Brady Quinn was once one of the biggest names in football thanks to his dominant play at Notre Dame. Unfortunately, his life in the NFL was short-lived and unspectacular by nearly every measure. Not one to dwell on what could’ve been, Quinn has seen success in his life after football.
Brady Quinn’s college career
Brady Quinn chose to attend Notre Dame in 2003 after being heavily recruited in high school. His first year was an absolute mess, as he threw for nine touchdowns and 15 interceptions to go with 1,831 yards. Notre Dame finished with a disappointing 5-7 record.
In Quinn’s second season, however, he improved to 17 touchdowns, 10 interceptions, and almost 2,600 yards. Unfortunately, the team record stood at 6-6, so the Fighting Irish looked elsewhere for a coach.
When Charlie Weis took over, Notre Dame football turned around. Quinn had his two best seasons under Weis, who helped lead the team to many wins. Quinn’s junior year saw him throw for 32 touchdowns and 4,000 yards with only seven interceptions. The next year was even better, as the young prospect threw for 37 TDs and seven interceptions.

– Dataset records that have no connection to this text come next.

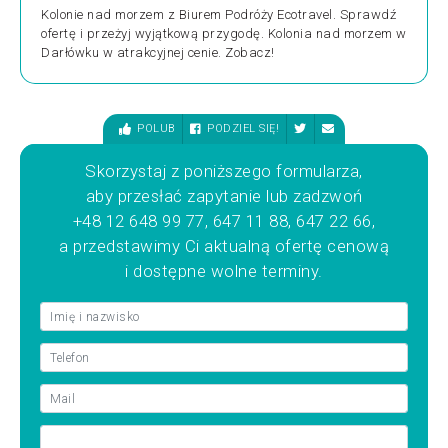
Kolonie nad morzem z Biurem Podróży Ecotravel. Sprawdź
ofertę i przeżyj wyjątkową przygodę. Kolonia nad morzem w
Darłówku w atrakcyjnej cenie. Zobacz!
POLUB
PODZIEL SIĘ!
Skorzystaj z poniższego formularza,
aby przesłać zapytanie lub zadzwoń
+48 12 648 99 77, 647 11 88, 647 22 66,
a przedstawimy Ci aktualną ofertę cenową
i dostępne wolne terminy.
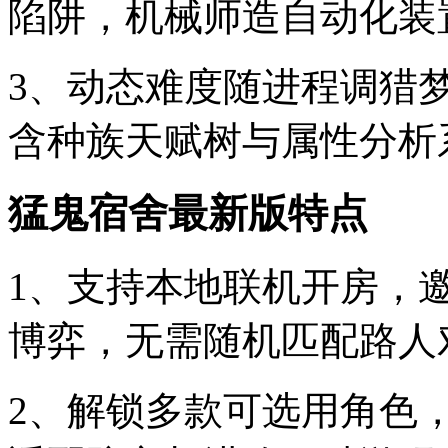
陷阱，机械师造自动化装
3、动态难度随进程调猎梦
含种族天赋树与属性分析
猛鬼宿舍最新版特点
1、支持本地联机开房，
博弈，无需随机匹配路人
2、解锁多款可选用角色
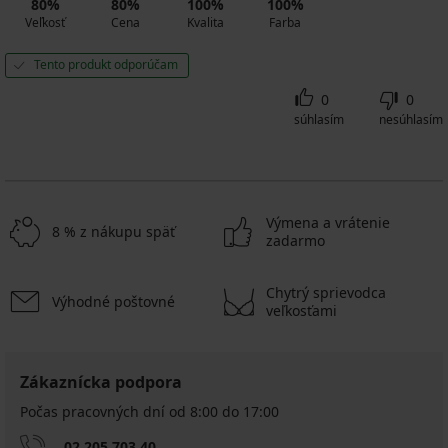
80%
80%
100%
100%
Veľkosť
Cena
Kvalita
Farba
Tento produkt odporúčam
0
0
súhlasím
nesúhlasím
Výmena a vrátenie
8 % z nákupu späť
zadarmo
Chytrý sprievodca
Výhodné poštovné
veľkosťami
Zákaznícka podpora
Počas pracovných dní od 8:00 do 17:00
02 205 703 40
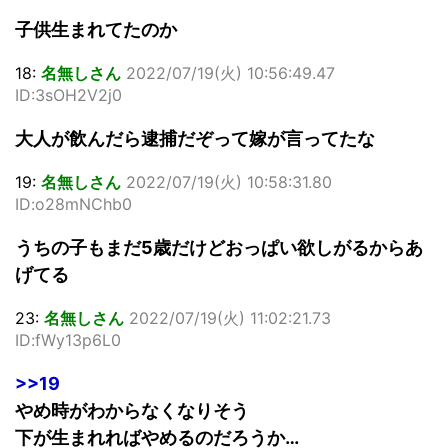
子供生まれてたのか
18:
名無しさん
2022/07/19(火) 10:56:49.47
ID:3sOH2V2j0
大人が飲んだら逮捕だぞって嫁が言ってたな
19:
名無しさん
2022/07/19(火) 10:58:31.80
ID:o28mNChb0
うちの子もまだ5歳だけどおっぱい欲しがるからあ
げてる
23:
名無しさん
2022/07/19(火) 11:02:21.73
ID:fWy13p6L0
>>19
やめ時がわからなくなりそう
下が生まれればやめるのだろうか…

Although Quinn was never a Heisman winner, he finished fourth in the voting in 2005 and third in 2006. His dominant final stretch at Notre Dame made him a shoo-in for the NFL draft. When the time came, the Cleveland Browns selected Quinn with the 22nd overall pick.
Quinn’s NFL career
The Browns rookie only saw one game during his first season, when he threw three-for-eight for no touchdowns. Quinn’s sophomore season saw little improvement, as he started in all three games he played. He completed 45-of-89 of passes and threw for two touchdowns and two interceptions. Then, a finger injury ended his season.
Quinn’s third year was a rollercoaster. He began the season as the Browns’ starter but lost the job to Derek Anderson by the third game. After Cleveland failed to improve, Quinn was named the struggling starter once more. The young QB finished with 1,339 throwing yards, eight touchdowns, and seven interceptions.
Quinn didn’t see a regular-season game again for nearly three years. He spent his entire Broncos tenure on the bench, as Tim Tebow took his chance to get extended play during his storied 2011 season. Quinn eventually ended up in Kansas City, where he started in eight games but only recorded two touchdowns and eight interceptions with a 1-7 record.
Although the Ohio native got brief stints with four more teams, he never stepped foot in a regular-season game again. Quinn finished with a 4-16 record as a starter, 12 touchdowns, and 17 interceptions.
Brady Quinn’s life after football
Quinn was involved with football in a different light post-NFL. Although it was briefly interrupted by a short stint with the Miami Dolphins, he began to work in television as his NFL career wound down.
Despite his disappointing pro career, Quinn’s eye for the game and ability to break it down made him a natural for a TV gig. Now, Quinn is a thriving college football analyst for Fox Sports.
Quinn is also quite charitable. His 3rd & Goal Foundation has been praised for its work with the community, specifically regarding military veterans. The charity helps veterans avoid homelessness, learn financial literacy, and develop skills that help them succeed in civilian life.
Although Quinn’s career in football was deemed disappointing, the former NFL quarterback has made quite the life for himself. The now-34-year-old turned his NFL career into an opportunity to help others. Although players are often defined by their on-field success, Quinn proves to be an MVP off of it.